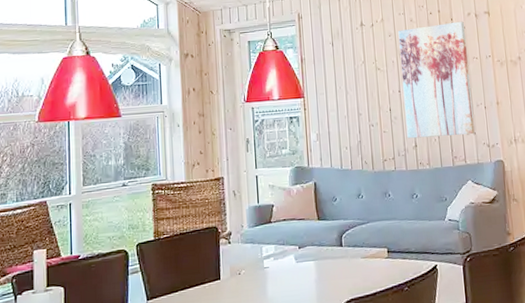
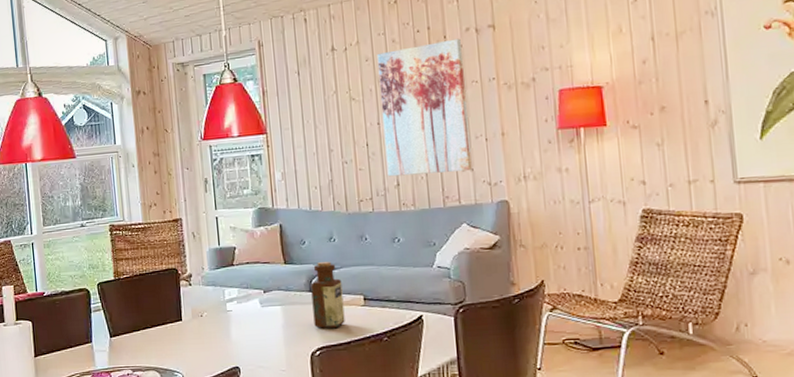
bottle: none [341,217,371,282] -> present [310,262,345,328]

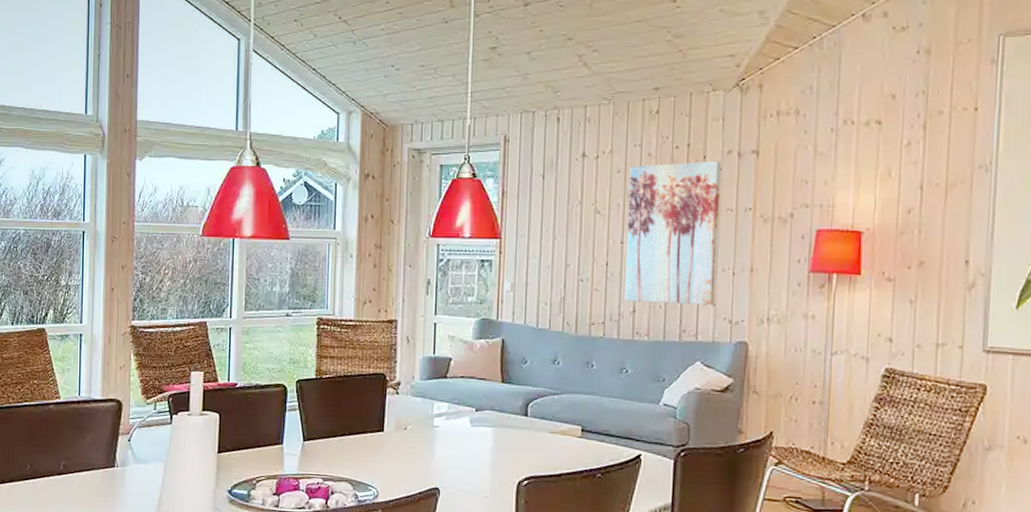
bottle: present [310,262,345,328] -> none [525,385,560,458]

==

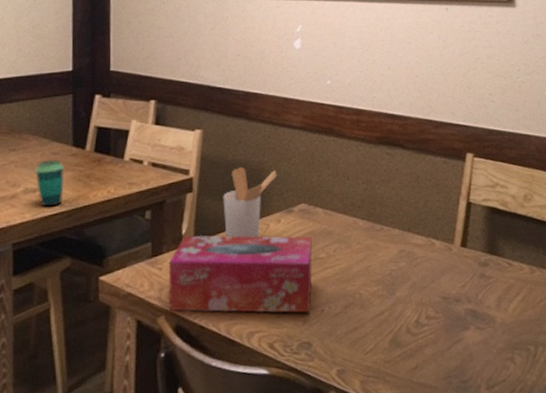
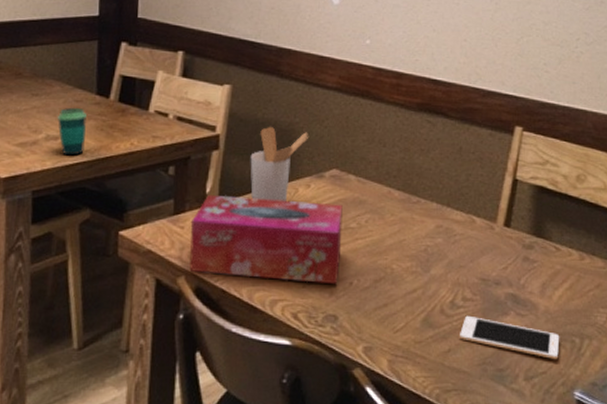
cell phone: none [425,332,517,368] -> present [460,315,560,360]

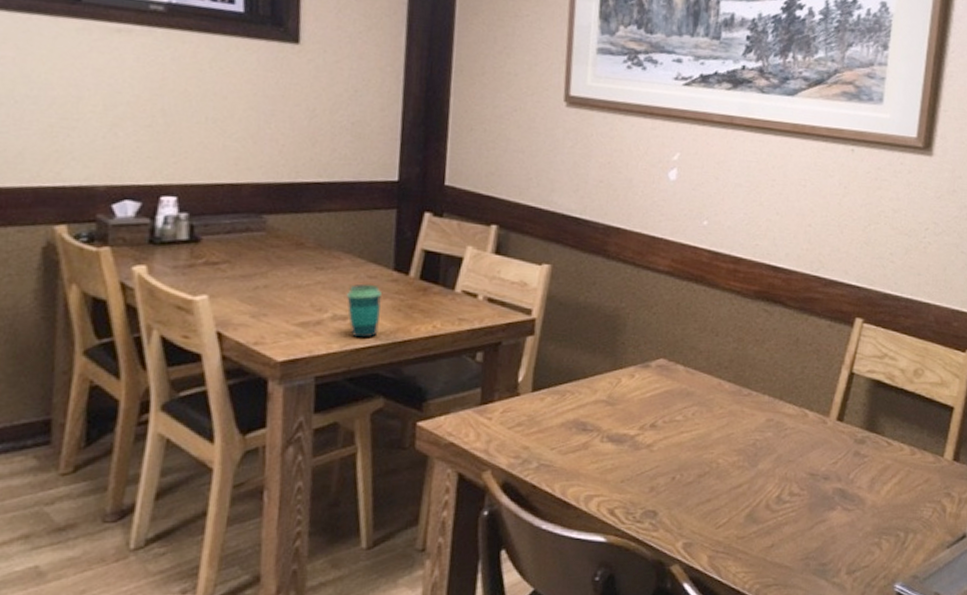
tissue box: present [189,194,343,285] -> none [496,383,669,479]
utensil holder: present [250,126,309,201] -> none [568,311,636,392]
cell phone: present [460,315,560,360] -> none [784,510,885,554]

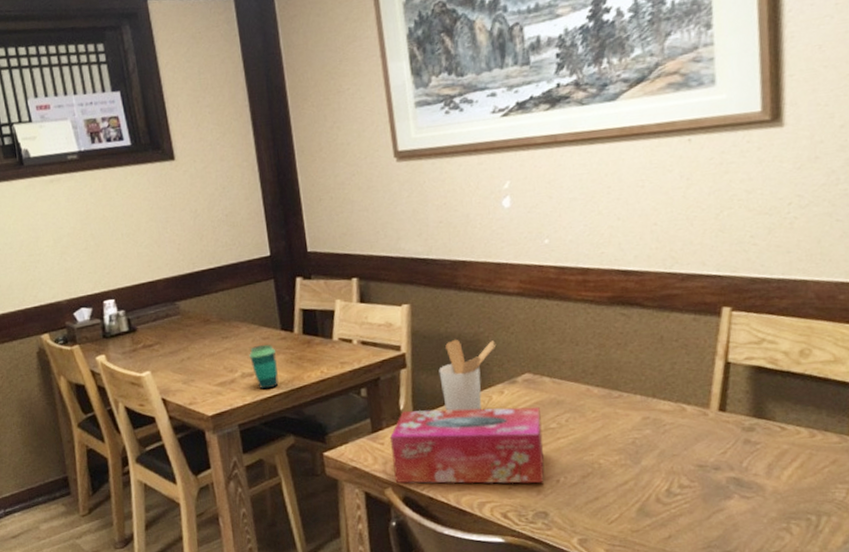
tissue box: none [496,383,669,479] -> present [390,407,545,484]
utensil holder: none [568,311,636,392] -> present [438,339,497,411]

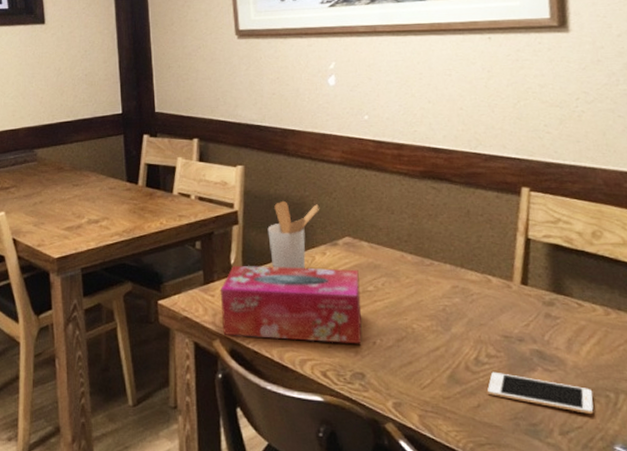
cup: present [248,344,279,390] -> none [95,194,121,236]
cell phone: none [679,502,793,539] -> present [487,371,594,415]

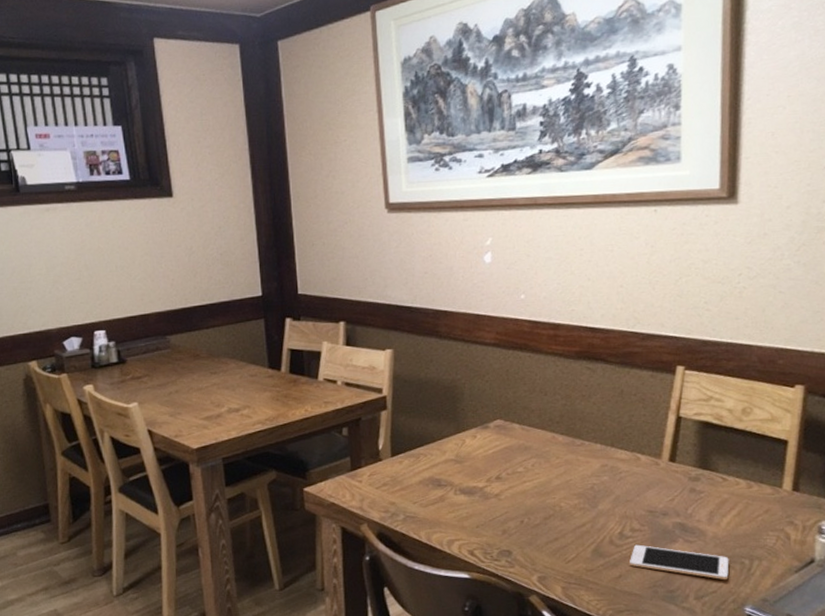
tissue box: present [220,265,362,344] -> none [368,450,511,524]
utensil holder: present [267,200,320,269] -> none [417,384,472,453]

:: What needs to be done ::
Everything above from the line that has "cup: present [248,344,279,390]" down to the line that has "utensil holder: present [267,200,320,269]" should be output exactly, with both of those lines included. Leave the pictures behind.

:: Task answer ::
cup: present [248,344,279,390] -> none [95,194,121,236]
cell phone: none [679,502,793,539] -> present [487,371,594,415]

tissue box: present [220,265,362,344] -> none [368,450,511,524]
utensil holder: present [267,200,320,269] -> none [417,384,472,453]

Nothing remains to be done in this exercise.